41. The method of claim 40, wherein the method comprises reducing the dose of the anti-Galectin-9 antibody, the dose of the gemcitabine, the dose of the paclitaxel, or a combination thereof, when moderate to severe hepatic impairment is observed.

42. The method of claim 41, wherein the method comprises reducing the dose or terminating administration of the anti-Gal9 antibody, the gemcitabine, the paclitaxel, or a combination thereof, when severe hematologic toxicity, neurologic toxicity, cutaneous toxicity, and/or gastrointestinal toxicity is observed.

43. The method of claim 41 or 42, wherein the dose of the paclitaxel is reduced to 100 mg/m² - 75 mg/m².
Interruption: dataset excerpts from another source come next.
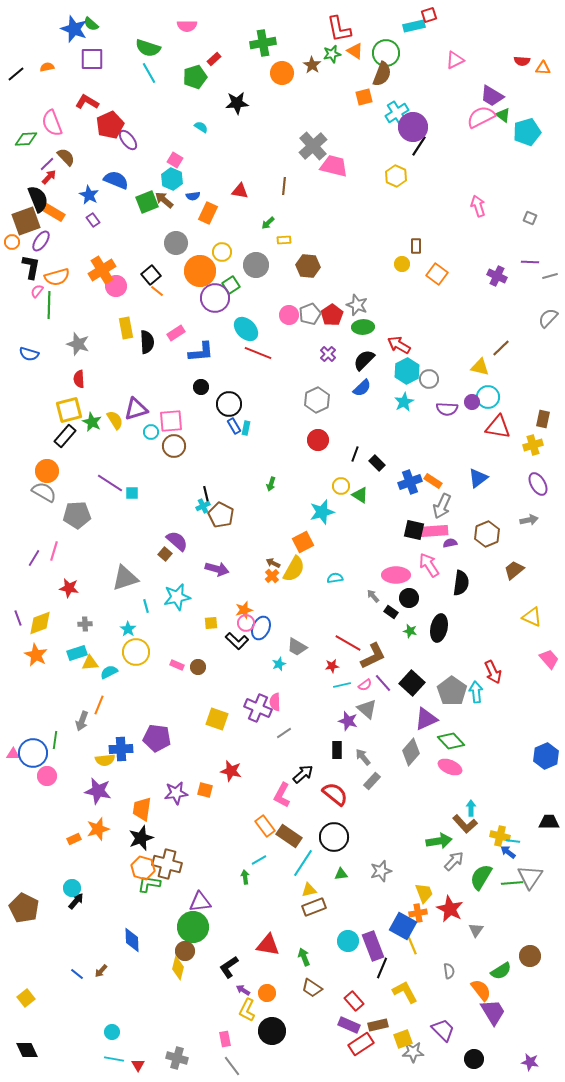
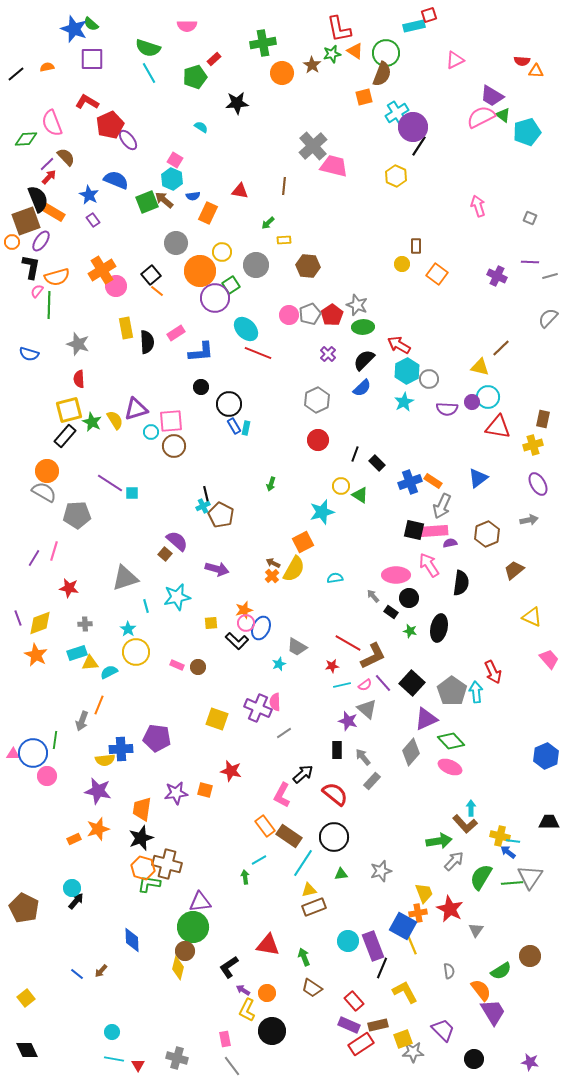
orange triangle at (543, 68): moved 7 px left, 3 px down
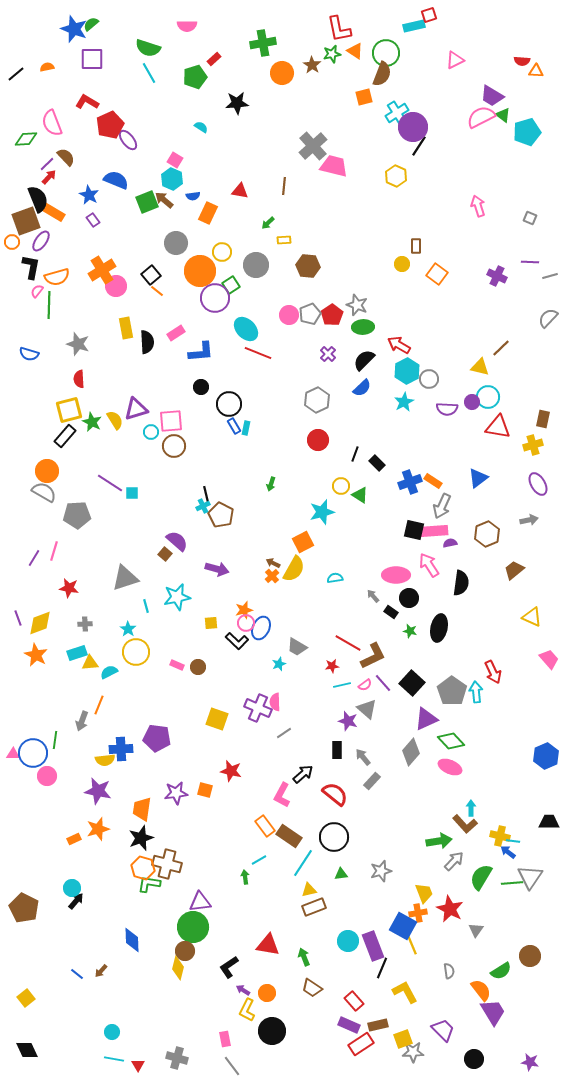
green semicircle at (91, 24): rotated 98 degrees clockwise
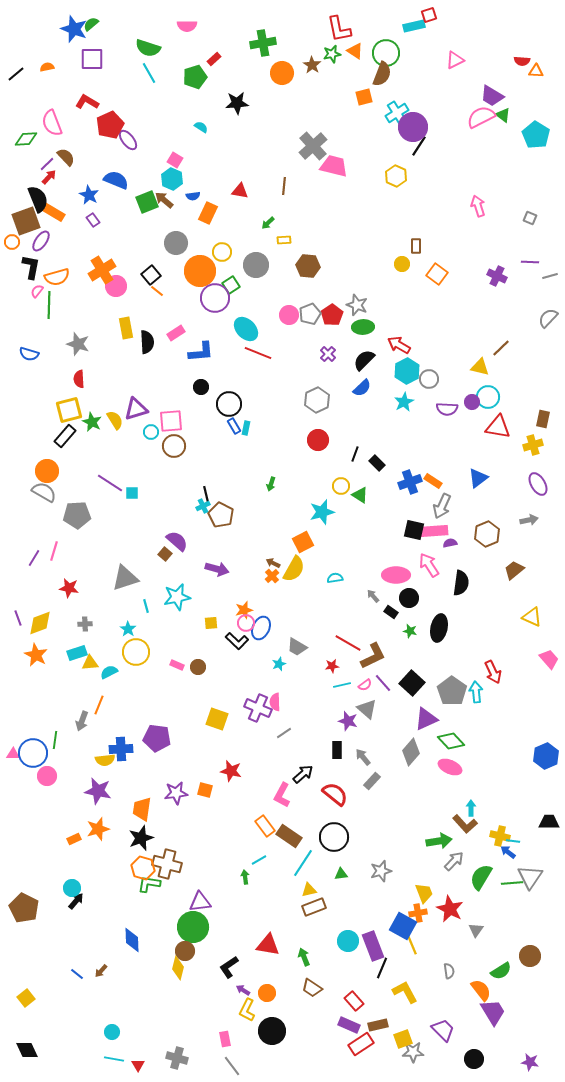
cyan pentagon at (527, 132): moved 9 px right, 3 px down; rotated 24 degrees counterclockwise
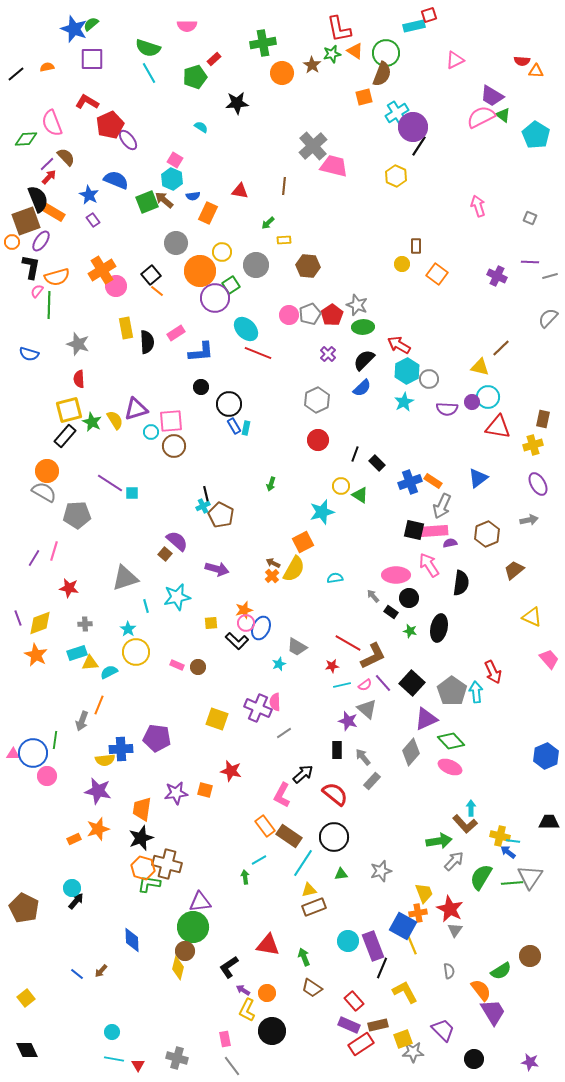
gray triangle at (476, 930): moved 21 px left
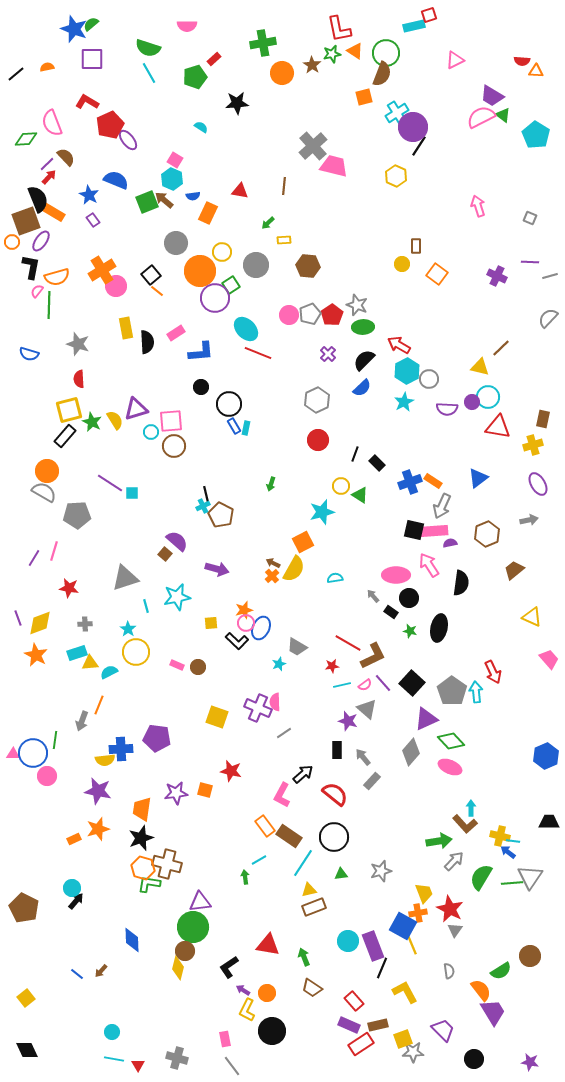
yellow square at (217, 719): moved 2 px up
44. The method of any one of claims 41-43, wherein the dose of the gemcitabine is reduced to 800 mg/m² - 600 mg/m².

45. The method of any one of claims 1-44, wherein the subject is administered multiple doses of the anti-Gal 9 antibody and a later dose is higher than an earlier dose.

46. The method of any one of claims 1-44, wherein the subject is administered multiple doses of the anti-Gal-9 antibody and a later dose is lower than an earlier dose.